Capital Markets understand that the new normal is digital:

- The COVID-19 pandemic has had a less direct impact on Capital Markets but the shift to digital interactions, digital products and remote working will continue to accelerate digitisation of markets. 

- Digitising the end-to-end capital markets customer journey is key to improve customer experience, increase efficiency and reduce costs.  - Even in higher value services, such as asset management, digitising the end-to-end customer journey is key to improve customer experience, increase efficiency and reduce cost. Investment  management platforms, such Robinhood or Nutmeg, have created new competition for the traditional Investment Management companies. 

- Almost three quarters (72%) of UK banks are embracing digital technology to make their business operations greener [3]. This holds true for Capitial Markets with its extremely high usage of datacentres. 

- The crisis has also driven a rapid increase in cyber-attacks and fraud, a 20% increase in actual attacks and a 500% increase in attempted attacks [4]. Protecting Capitial Markets is key.

- According to the seventh annual global banking survey conducted by The Economist Intelligence Unit in March, 45% of respondents said their strategic response to the COVID crisis was to build a “true digital ecosystem [5].”  This presents an opportunity for the true digitisation of Capital Markets. 

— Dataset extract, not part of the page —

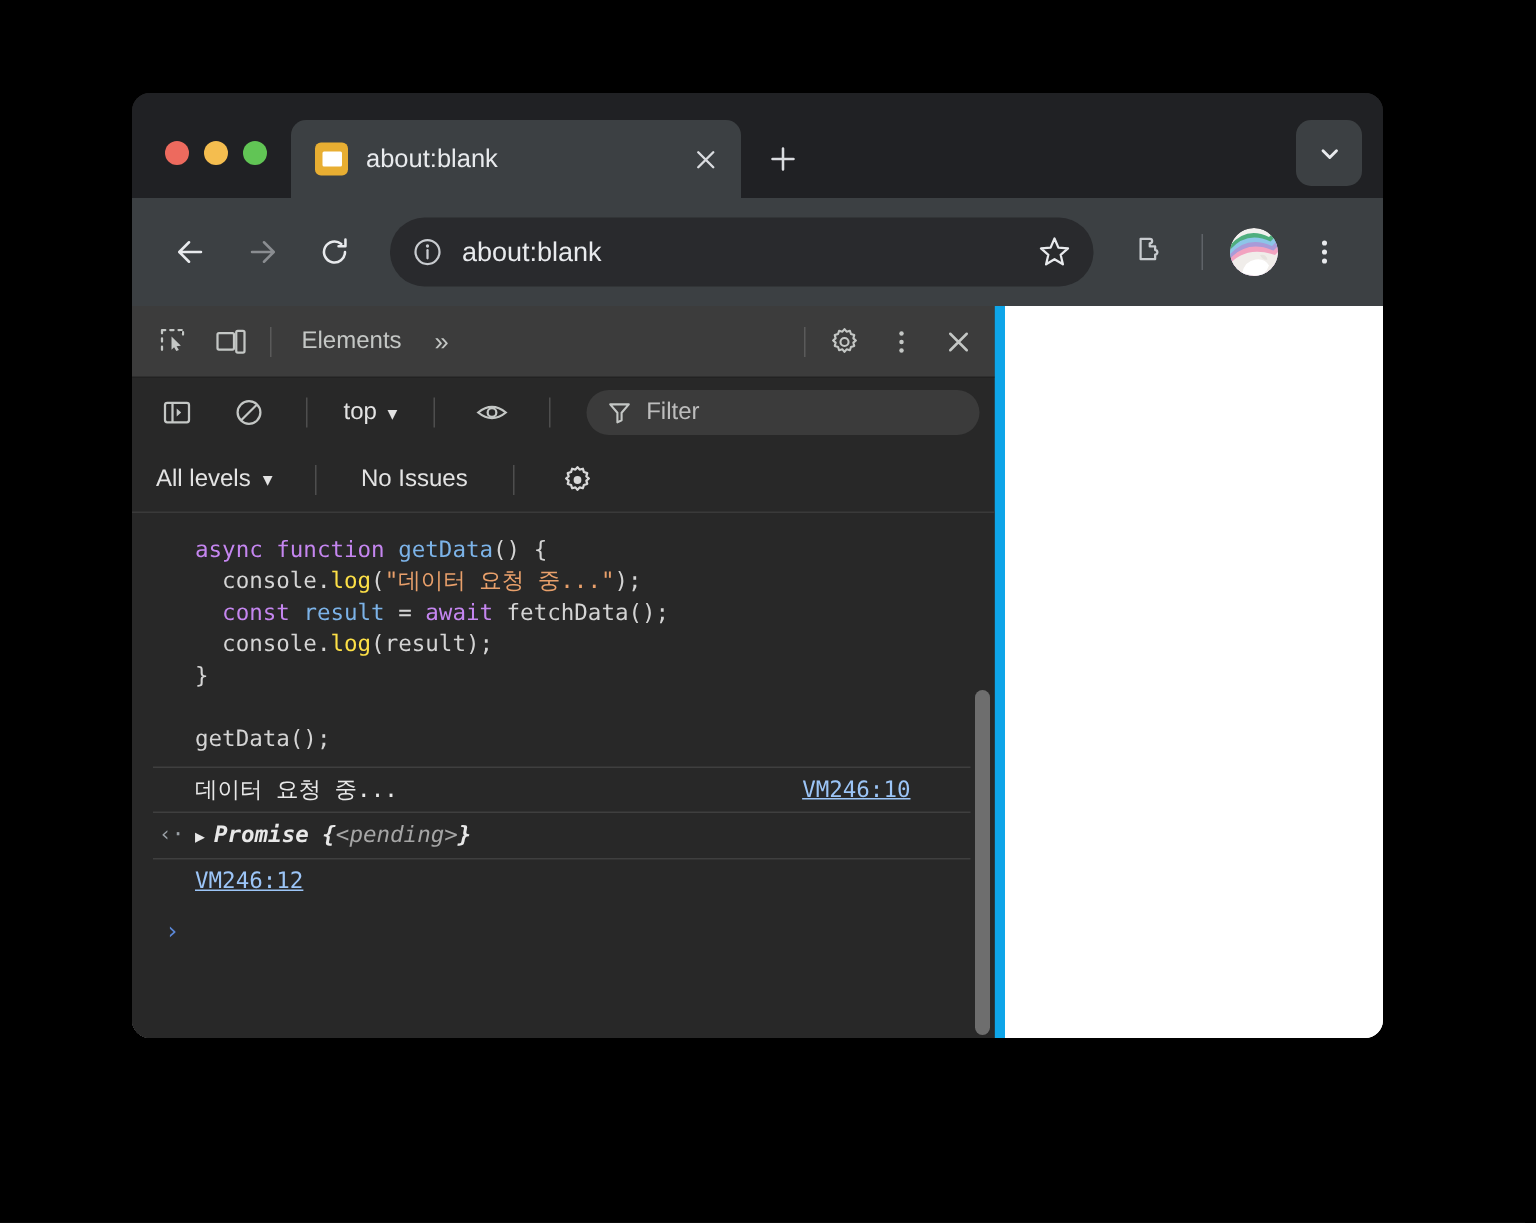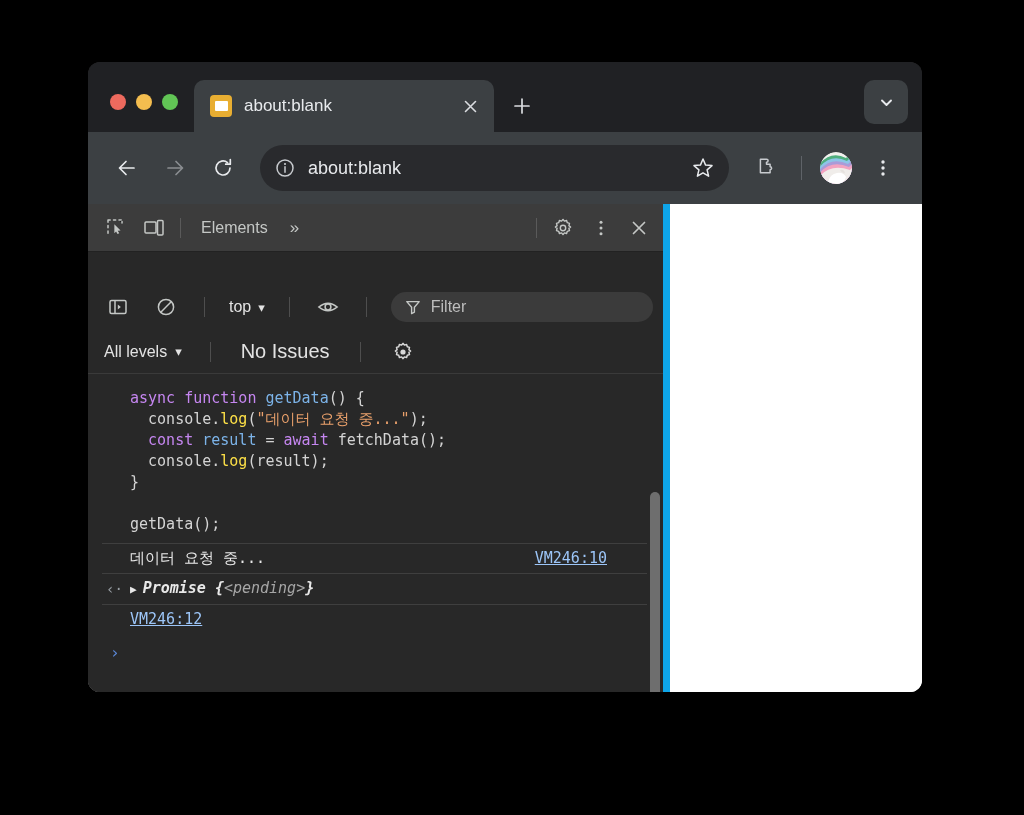"top" #console-toolbar { margin-top: 32px -> none }
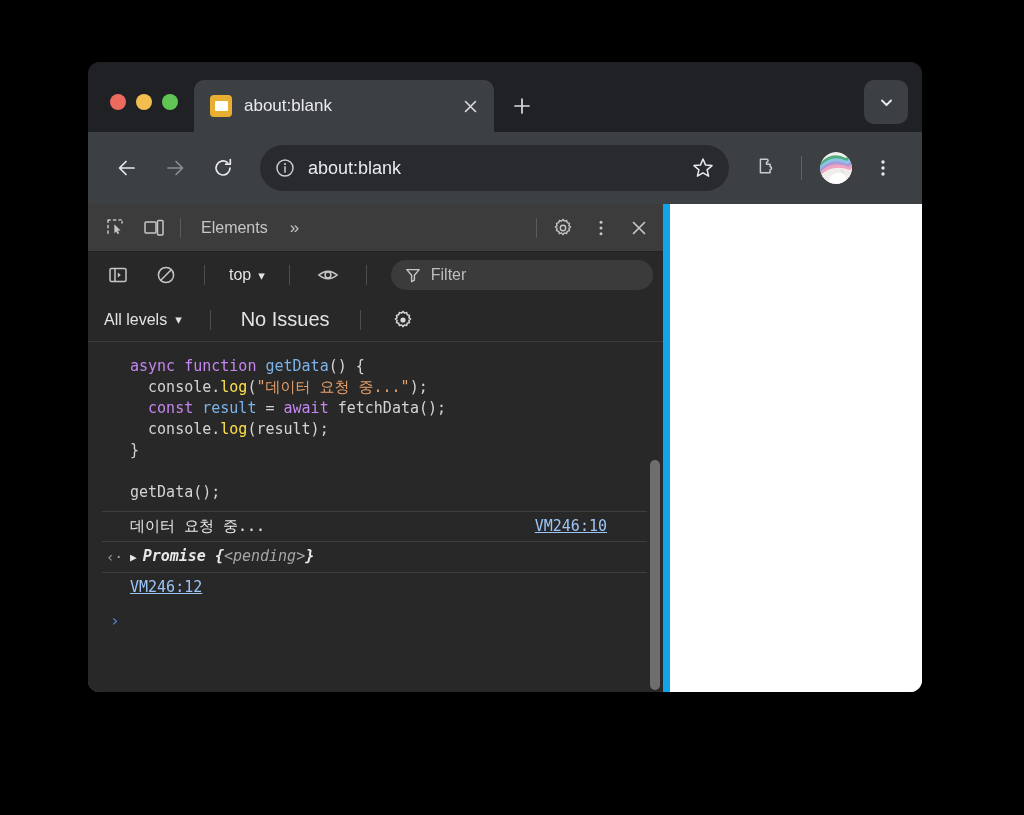"No Issues" #issues-label { font-size: 20px -> 16px }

Transformation will require a shift to the design & development of:

Digital Platfoms & Assets

Quantamental Analytics

Intelligent Automation

Data-driven Compliance.  

Digital Technology

Fundamentally Capital Markets participants will need to adopt three key technology approaches:

Digital-first for the new normal digital experiences and straight-through processing.

Cloud-first for operational efficiency and time-to-market gains. Workloads
in the cloud increased from 8% to 15% in just one year 2021-22 [2].

API-first for effective ecosystem collaboration. They may also leverage technologies such as Distributed Leger Technology (DLT).

This will be supported by significant investment in Data, Analytics, AI & Automation to to deal with a deluge of information caused by the growth of regulation and information, and to deliver better customer experiences, quantamental analytics and straight through processing.

Capital Markets rely on speed, and so networking is critical to deliver a fast and reliable experience globally.

Security, Compliance & Data Privacy is also critical as customers will expect the Capital Markets to operate at a very high level of security and privacy to protect customer confidential information and money.